57. Ces exemples peuvent amener à s’interroger sur la place des
droits de l’homme
dans la politique
de prêt. Il importe de signaler qu’aucune des institutions de Bretton
Woods n’est un organisme à mission fondée sur les droits; en fait,
les Statuts de la Banque précisent que, dans toutes les décisions
prises par celle-ci, «les considérations économiques sont les seules
pertinentes». Pour certains, il s’agit là d’une restriction inacceptable.
La Banque insiste sur le fait que son approche économique et sociale
à l’égard du développement promeut une vision globale et interconnectée
des droits de l’homme trop souvent ignorée
. Étant donné que ses décisions de
prêt se basent sur la qualité du projet, et sur la capacité de celui-ci
à réduire la pauvreté, la Banque estime qu’elle a été capable d’échapper
aux égarements de considérations politiques ou idéologiques à court
terme qui peuvent être très coûteux et n’ont fréquemment que peu
à voir avec la lutte contre la pauvreté. En d’autres termes, elle
s’est donné les moyens d’être objective. Elle affirme ne pas considérer
les droits civils et politiques comme une chose sans importance
et elle fait observer qu’elle peut «apporter sa plus grande contribution
au développement – et (qu’)elle peut tout simplement aider un plus
grand nombre de personnes – en continuant de se focaliser sur l’importante
activité de développement économique et social»
****************************************
▶ _Exercices_
(1) Restituez sans rien changer le passage de l'extrait sur la Banque et les droits de l'homme, en commençant à « 57. Ces exemples » et en terminant à « d’une restriction inacceptable. ».
(2) Reprenez l'extrait sur la Banque et les droits de l'homme là où il s'arrête, et poursuivez-le.
****************************************
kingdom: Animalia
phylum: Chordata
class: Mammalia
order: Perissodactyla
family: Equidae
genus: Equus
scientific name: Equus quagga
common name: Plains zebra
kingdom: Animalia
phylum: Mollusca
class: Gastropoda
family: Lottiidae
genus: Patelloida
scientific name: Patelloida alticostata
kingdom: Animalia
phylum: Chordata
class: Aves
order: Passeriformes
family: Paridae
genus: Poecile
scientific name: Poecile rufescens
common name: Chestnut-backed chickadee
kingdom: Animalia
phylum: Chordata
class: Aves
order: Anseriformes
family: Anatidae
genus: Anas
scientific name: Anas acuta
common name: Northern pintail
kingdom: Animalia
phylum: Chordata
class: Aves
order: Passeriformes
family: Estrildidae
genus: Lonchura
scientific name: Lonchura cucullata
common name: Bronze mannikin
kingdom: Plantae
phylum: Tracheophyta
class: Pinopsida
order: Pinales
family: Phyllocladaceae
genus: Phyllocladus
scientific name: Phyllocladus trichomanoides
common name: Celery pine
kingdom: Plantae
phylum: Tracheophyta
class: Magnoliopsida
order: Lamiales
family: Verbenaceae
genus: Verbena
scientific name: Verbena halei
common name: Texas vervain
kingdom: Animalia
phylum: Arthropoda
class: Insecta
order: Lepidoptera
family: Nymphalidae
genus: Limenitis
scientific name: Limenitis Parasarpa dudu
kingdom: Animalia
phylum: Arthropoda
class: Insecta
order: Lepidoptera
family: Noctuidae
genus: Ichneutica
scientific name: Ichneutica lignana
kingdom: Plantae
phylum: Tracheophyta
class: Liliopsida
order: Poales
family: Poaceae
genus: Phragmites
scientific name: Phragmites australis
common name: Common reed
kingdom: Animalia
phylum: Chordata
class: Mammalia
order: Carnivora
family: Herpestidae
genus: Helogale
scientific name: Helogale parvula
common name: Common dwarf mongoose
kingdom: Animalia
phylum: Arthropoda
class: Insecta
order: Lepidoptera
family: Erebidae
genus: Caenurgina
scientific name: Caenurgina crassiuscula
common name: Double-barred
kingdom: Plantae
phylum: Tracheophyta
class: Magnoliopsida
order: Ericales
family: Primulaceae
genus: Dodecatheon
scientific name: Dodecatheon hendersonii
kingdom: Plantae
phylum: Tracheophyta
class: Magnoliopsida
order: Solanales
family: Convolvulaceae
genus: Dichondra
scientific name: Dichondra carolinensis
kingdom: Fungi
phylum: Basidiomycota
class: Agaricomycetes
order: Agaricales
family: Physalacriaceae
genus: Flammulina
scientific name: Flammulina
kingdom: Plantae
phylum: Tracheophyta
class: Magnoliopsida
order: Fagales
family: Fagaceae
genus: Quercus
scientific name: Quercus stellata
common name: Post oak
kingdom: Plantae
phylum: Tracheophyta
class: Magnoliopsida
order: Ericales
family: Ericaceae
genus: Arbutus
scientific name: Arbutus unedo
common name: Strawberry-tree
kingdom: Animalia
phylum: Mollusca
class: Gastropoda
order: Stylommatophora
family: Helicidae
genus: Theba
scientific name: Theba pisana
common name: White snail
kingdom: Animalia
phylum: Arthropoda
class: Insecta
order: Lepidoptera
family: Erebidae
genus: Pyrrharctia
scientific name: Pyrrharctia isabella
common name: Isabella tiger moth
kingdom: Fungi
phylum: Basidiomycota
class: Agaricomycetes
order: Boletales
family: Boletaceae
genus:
****************************************
▶ _Réponses_
(1)
57. Ces exemples peuvent amener à s’interroger sur la place des
droits de l’homme
dans la politique
de prêt. Il importe de signaler qu’aucune des institutions de Bretton
Woods n’est un organisme à mission fondée sur les droits; en fait,
les Statuts de la Banque précisent que, dans toutes les décisions
prises par celle-ci, «les considérations économiques sont les seules
pertinentes». Pour certains, il s’agit là d’une restriction inacceptable.

(2)
.
58. Les normes en matière de travailsont
un bon exemple du type de questions liées aux droits de l’homme que
la Banque s’emploie à traiter. Ses politiques du travail entendent
reprendre les principaux éléments de développement social figurant
dans la Déclaration de Copenhague de 1999 sur le Développement social
et qui font à présent partie intégrante de ses stratégies de dépaupérisation.
Tout en estimant que le secteur privé doit généralement être le
moteur de la création d’emplois, la Banque considère qu’il importe
de protéger les droits fondamentaux en matière d’emploi. Ses directives
concernant les pays à faible revenu exigent donc la prise en considération
des normes fondamentales en matière de travail lors de la formulation
de toute stratégie d’assistance de la Banque et dans le cadre de
l’évaluation ultérieure des résultats.
59. Pour insister sur cet aspect, la Banque appuie toute une série
d’initiatives liées au travail, telles que le programme CASM (communautés
et exploitation minière à petite échelle), lancé en 2001, qui est
un programme à donateurs multiples visant à améliorer la situation
des personnes travaillant dans des petites exploitations minières.
Elle a également incorporé les normes en matière de travail dans
ses pratiques de prêt à des conditions favorables: la politique
que la SFI applique à ses opérations tient compte des quatre normes de
travail de l’OIT (interdiction du travail forcé, réglementation
du travail des enfants, non-discrimination et liberté d’association
et de négociation collective) et exige que tout accord de financement
tienne compte d’une approche globale de l’emploi et des conditions
de travail. La Banque participe à des programmes de développement
social spécifiques, comme la formation des cadres des fabriques
de vêtements dispensée en partenariat avec «Better
Factories Cambodia», le programme local de l’OIT.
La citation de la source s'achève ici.